Le « nouveau monde » s’écroule-t-il ? Chronique de réinformation mensuelle de Michel Leblay
Le « nouveau monde » s’écroule-t-il ? Chronique de réinformation mensuelle de Michel Leblay

Les sociétés occidentales sont soumises à des tensions énormes. Sur Radio Courtoisie, Michel Leblay dirige le Libre Journal de la Réinformation. Un rendez-vous de qualité qui permet de révéler et de mettre en perspective des informations qui démontrent que les transformations de notre société s’accélèrent.
Polémia

Que nous apprennent quelques événements récents sur l’évolution du monde occidental ?

Dans l’actualité présente plusieurs événements traduisent par leur juxtaposition et les contrastes qu’ils recèlent les mutations en cours au sein des sociétés occidentales. Parmi ces événements, les uns sont d’ordre interne, en l’occurrence la manière particulière de commémorer l’armistice de 1918 ou la montée d’une colère populaire au travers de la hausse du prix des carburants ; les autres, extérieures tiennent aux résultats électoraux enregistrés aux Etats-Unis et en Allemagne et leurs conséquences. Il apparaît que le nouveau monde auguré par Emmanuel Macron n’exprime peut-être que les dernières expirations d’une séquence idéologique bientôt révolue.

Un centenaire de l’armistice du 11 novembre 1918 particulier

Rompant avec la tradition d’un défilé des troupes pour commémorer les grands anniversaires de la victoire de l’armée française de 1918 (souvenons-nous, pour les plus anciens, du magnifique défilé, Cour de Vincennes, le 11 novembre 1968), le Président de la République a décidé d’ôter son caractère militaire à la cérémonie de l’Arc de Triomphe celui-ci au sacrifice de ses enfants n’impliquerait nullement l’abaissement du vaincu.

Prolongée dans l’après-midi par un Forum sur la paix à la composition hétéroclite (Chefs d’Etat et de gouvernement, responsables d’ONG, chefs d’entreprises, intellectuels…), la forme de la commémoration voulue par Emmanuel Macron s’inscrit à l’évidence dans l’effacement du fait national et de la communauté humaine qui lui est attachée, mêlant les vivants et les disparus.

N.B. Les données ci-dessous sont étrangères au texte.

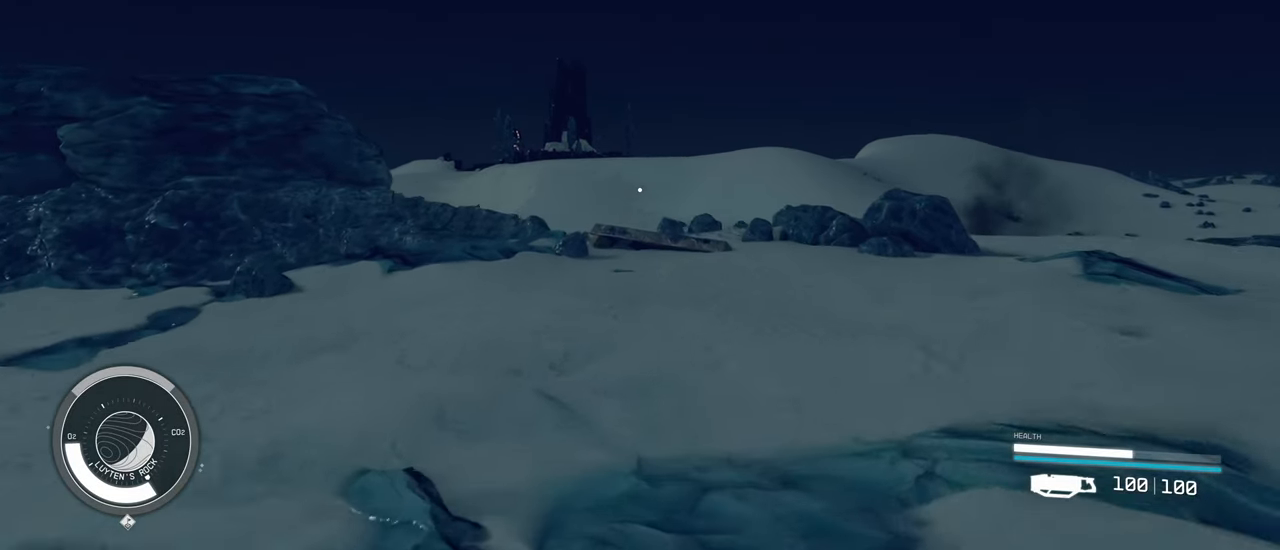
{"keys": ["w"], "mouse": [], "events": []}
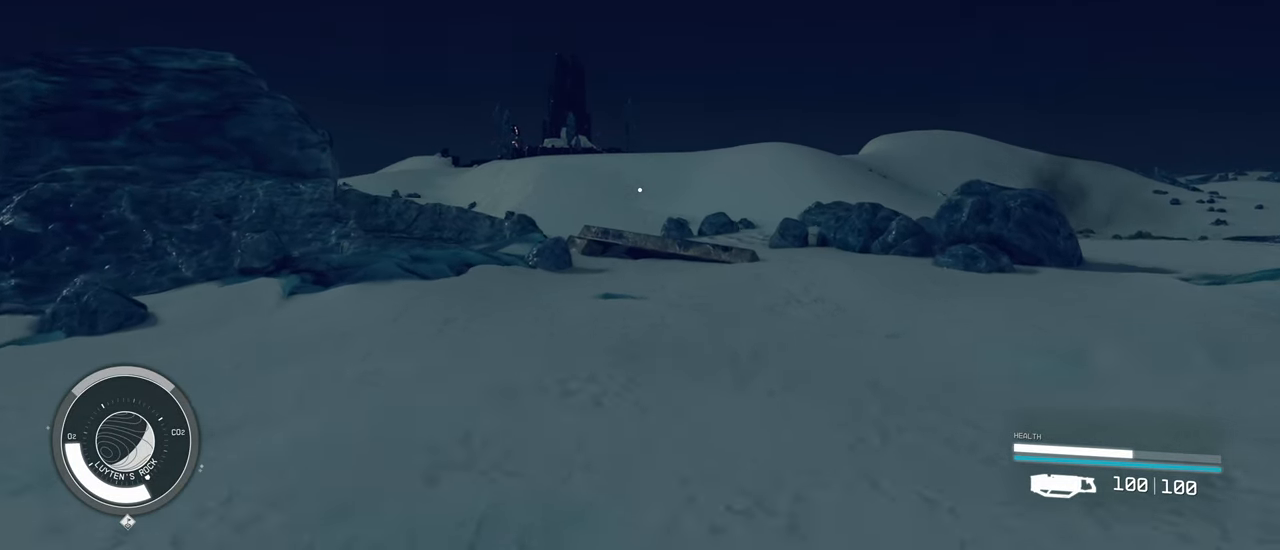
{"keys": ["w"], "mouse": [], "events": []}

A cela s’ajoute le propos sur la création d’une armée européenne, résurgence de la Communauté européenne de défense, projet supranational et utopique dans son organisation, rejetée par le Parlement français, le 30 août 1954. Fidèle à ses travers, le Président a assorti son annonce d’une maladresse diplomatique à l’encontre des Etats-Unis (… nous protéger à l’égard de la Chine, de la Russie et même des Etats-Unis d’Amérique…). Présenté de cette manière, il est peu probable que le projet rencontre le moindre assentiment chez nos partenaires européens. Il faut remarquer que s’il apparaît une volonté de dissoudre la nation dans un ensemble européen, il n’y a pas pour corollaire la mise en avant d’une civilisation propre aux peuples du vieux continent et de ses fondements. Peut-être serait-ce marcher sur les pas des nationalistes ? Dépasser les frontières, tel est le but ; mais aussi ne jamais rappeler ce que l’on est dans sa réalité historique.

L’émergence d’une colère populaire ?

La lutte contre le réchauffement climatique dont la permanence, s’il existe et les réelles origines restent à prouver est l’une des expressions les plus emblématiques d’une cause qui serait commune à tous les peuples et les obligerait à dépasser leurs intérêts et leurs particularités. Sous ce prétexte qui, si l’on se place du point de vue des défenseurs de la cause, ne peut que nuire à l’image de celle-ci, le pouvoir a décidé d’augmenter les taxes sur les carburants. Depuis le premier choc pétrolier de 1973, la hausse de leurs prix mais aussi leur baisse suivant les variations du cours de la matière première n’est pas nouvelle. Mais cette augmentation des taxes sur un type de produits indispensable à la vie quotidienne, qu’il s’agisse de se chauffer ou de se déplacer, frappe plus que proportionnellement la France la plus modeste et la plus éloignée des centres urbains. En fait, cette part de la France qui, au fil des années est devenue majoritaire et qui, d’une manière générale, ne s’est pas distinguée par l’accumulation de revendications particulières, privilège des minorités.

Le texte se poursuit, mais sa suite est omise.